When I ask soldiers and locals what would be the best thing to build in rural Afghanistan to help with the counterinsurgency fight, the universal response is: roads. "Look, there's no real tie between the rural people of Afghanistan and the government in Kabul; roads provide that linkage," Capt. William Waddell said. Tribal elders provide essential government functions such as security and law and order, but they cannot build and maintain a road, he said.

The guiding principle of counterinsurgency warfare is to disentangle the insurgents from the population. The road is the basic building block. It becomes the symbol of what the central government can accomplish. The people then use the road for interprovince commerce, which also needs central government regulation. Finally, it brings money and work into the area, thus drawing away those who have attacked the coalition forces for purely monetary reasons. The current rate to launch a rocket at the U.S. and Afghan National Army forces is about $100 - significantly more than most Afghans make in a year.
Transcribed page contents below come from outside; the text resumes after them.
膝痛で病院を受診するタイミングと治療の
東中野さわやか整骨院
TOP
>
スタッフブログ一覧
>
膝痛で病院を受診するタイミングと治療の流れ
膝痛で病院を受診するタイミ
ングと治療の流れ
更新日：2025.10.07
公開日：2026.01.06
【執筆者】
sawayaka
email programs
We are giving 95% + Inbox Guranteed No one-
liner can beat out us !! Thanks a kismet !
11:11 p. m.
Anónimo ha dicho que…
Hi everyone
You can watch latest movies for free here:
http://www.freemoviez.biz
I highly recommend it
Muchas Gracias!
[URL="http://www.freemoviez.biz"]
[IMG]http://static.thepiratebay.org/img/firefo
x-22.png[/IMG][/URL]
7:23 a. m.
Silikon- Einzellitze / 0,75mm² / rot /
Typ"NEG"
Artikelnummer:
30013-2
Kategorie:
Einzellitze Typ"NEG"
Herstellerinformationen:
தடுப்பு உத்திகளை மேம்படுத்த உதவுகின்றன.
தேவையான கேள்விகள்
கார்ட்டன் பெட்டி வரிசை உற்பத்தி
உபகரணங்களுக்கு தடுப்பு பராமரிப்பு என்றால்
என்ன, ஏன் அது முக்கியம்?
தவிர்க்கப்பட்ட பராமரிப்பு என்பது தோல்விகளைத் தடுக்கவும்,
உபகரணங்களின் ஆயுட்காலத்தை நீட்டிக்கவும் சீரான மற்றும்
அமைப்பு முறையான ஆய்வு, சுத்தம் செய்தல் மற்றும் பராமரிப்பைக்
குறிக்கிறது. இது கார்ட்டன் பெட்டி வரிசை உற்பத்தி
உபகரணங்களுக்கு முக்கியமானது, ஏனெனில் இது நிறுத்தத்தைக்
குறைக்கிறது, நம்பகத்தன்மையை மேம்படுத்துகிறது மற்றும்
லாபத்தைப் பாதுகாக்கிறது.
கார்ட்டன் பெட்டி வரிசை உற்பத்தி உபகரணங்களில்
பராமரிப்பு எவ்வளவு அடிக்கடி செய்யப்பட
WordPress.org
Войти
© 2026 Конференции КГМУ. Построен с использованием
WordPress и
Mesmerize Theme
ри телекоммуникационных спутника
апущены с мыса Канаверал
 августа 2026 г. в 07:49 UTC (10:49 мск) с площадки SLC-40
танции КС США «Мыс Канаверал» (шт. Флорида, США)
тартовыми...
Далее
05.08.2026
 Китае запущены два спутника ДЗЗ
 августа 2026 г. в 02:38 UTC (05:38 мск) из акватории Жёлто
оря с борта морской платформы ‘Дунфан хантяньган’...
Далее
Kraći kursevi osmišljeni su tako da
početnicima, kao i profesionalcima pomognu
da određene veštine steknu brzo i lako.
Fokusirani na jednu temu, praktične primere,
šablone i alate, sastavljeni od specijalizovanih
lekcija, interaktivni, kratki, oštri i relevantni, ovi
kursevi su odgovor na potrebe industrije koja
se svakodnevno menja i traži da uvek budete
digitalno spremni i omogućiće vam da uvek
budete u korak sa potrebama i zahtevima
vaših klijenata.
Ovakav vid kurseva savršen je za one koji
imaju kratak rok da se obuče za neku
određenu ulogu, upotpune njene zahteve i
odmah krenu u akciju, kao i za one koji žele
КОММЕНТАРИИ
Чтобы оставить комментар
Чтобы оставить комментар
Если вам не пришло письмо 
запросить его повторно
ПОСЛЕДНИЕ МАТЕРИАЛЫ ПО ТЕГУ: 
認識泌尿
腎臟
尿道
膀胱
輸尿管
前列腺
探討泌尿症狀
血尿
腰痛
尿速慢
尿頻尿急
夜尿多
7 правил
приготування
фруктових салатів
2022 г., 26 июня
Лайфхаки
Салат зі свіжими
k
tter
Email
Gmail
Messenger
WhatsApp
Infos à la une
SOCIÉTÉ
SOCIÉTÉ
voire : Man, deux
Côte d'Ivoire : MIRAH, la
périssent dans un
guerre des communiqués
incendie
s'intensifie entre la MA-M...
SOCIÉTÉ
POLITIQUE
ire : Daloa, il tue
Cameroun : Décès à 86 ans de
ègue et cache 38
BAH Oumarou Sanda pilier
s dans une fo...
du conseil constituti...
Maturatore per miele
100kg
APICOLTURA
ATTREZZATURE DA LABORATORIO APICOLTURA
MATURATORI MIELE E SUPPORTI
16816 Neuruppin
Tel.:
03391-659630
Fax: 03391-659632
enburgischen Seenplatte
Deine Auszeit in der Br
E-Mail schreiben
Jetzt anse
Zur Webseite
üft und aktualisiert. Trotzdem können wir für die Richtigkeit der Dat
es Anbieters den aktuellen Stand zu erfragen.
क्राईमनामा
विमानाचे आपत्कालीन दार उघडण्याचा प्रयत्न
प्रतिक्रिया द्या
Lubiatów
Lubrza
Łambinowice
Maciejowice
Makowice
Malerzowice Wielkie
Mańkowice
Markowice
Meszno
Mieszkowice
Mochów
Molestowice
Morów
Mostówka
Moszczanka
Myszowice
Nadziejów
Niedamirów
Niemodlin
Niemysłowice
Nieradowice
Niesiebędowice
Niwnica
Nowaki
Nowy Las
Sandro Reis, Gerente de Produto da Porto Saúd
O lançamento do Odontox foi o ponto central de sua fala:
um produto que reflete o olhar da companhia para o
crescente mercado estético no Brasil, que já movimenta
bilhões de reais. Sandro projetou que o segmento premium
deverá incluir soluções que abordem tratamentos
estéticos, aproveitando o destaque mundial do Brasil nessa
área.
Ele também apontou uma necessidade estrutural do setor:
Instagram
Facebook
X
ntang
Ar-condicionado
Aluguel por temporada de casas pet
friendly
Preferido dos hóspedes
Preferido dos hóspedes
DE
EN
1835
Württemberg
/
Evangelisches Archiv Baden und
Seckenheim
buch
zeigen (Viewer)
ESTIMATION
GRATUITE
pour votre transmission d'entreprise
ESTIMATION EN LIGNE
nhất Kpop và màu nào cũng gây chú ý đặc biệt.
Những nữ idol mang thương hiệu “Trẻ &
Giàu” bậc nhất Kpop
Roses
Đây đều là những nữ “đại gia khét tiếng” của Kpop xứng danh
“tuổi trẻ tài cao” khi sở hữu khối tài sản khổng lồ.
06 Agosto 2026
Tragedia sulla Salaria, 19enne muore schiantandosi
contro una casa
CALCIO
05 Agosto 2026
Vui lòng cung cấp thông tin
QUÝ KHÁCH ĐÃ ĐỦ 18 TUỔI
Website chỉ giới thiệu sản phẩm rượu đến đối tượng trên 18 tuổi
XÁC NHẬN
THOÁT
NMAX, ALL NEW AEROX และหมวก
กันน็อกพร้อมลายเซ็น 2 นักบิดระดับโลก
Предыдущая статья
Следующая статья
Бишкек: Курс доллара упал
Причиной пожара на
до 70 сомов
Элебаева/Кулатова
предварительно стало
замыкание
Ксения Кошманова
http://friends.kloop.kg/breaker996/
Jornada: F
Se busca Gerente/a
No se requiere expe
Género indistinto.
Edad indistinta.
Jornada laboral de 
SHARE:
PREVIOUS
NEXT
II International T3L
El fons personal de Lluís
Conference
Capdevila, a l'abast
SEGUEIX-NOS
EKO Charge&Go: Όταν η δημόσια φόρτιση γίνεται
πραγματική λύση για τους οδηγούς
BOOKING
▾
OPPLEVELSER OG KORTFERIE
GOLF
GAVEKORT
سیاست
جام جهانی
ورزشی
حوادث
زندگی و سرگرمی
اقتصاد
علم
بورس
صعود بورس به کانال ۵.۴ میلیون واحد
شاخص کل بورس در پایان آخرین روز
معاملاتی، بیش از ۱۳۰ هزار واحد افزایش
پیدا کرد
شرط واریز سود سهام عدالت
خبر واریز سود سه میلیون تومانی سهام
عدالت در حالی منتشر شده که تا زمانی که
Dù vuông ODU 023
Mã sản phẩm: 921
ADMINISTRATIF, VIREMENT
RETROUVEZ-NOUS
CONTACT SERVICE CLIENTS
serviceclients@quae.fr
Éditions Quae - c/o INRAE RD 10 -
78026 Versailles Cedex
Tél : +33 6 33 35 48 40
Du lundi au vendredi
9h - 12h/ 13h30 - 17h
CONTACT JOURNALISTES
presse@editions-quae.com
"We should make it mandatory that the contractors hire a certain percentage of the workers from the areas in which the roads are being built and then use the Afghan National Army to secure the project," Capt. Waddell said. "Then the Army is seen by the Afghans as providing security for projects with a direct and concrete benefit to the people of the local area."

In the summer of 2008, the Taliban conducted an offensive against the one major paved road in Afghanistan - the ring road running the perimeter of the country [see SECURITY SUMMARY here]. "Last summer, you have the locals questioning the Taliban's decision to blow up the ring road because of the impact on them [I have it on good authority that things were difficult for six/seven weeks, but the problem was fairly well dealt with]. So it appears to me that if we put in more roads, we help to separate the people from the Taliban," said Master Sgt. Mike Spaulding. "If the government builds roads for your use, and the Taliban blows them up, which side do you want to support?"

Many of us on the ground in Afghanistan are convinced that roads are one of the best options for defeating the Taliban. A surge in engineers and construction is more suited to solving the problems of the area rather than additional combat troops.

Cory Schulz is a Nevada National Guardsman who has been serving as an Embedded Training Team chief to the Afghan National Army at Forward Operations Base Bermel [been there for some time], Afghanistan, since October.
More on roads here and here. I'd be interested to know the status of the road from Kandahar to Spin Boldak, at the Pakistani border. Below from end of this link:
...
Gen McKiernan also said a US army brigade of Stryker armoured vehicles will be deployed around Kandahar province, in July and August [emphasis added, "middle" of summer seems about right], in the eastern districts around Spin Boldak [emphasis added] and northern regions around Arghandab, Khakrez and Shah Wali Kot.
Update: From a review, worth reading, of The Accidental Guerrilla: Fighting Small Wars in the Midst of a Big One, by David Kilcullen (see also 2) here):
...
He quotes a colonel in Afghanistan: “You can drill a well in a day, and build a school in a month, . . . but it takes a long, long time to build a road [emphasis added]. When you start a road, you send a message that this isn’t a monthlong partnership — it’s for the long haul.”..
And from a column by David Ignatius on the tension between combat actions and helping the people:...
The senior officials who drafted Obama's strategy agree that it has this inherent tension, but they say it's inescapable. They believe that a successful counterinsurgency fight has both a soft, road-building side [emphasis added] and a kinetic, kill-the-enemy side. The challenge, the officials say, is combining the two approaches to splinter the insurgency. If the strategy works, says one of the people who drafted it, the United States will dismember the "syndicate" of insurgent groups by the end of the summer fighting season this year or next...
That seems pretty optimistic...but one can hope.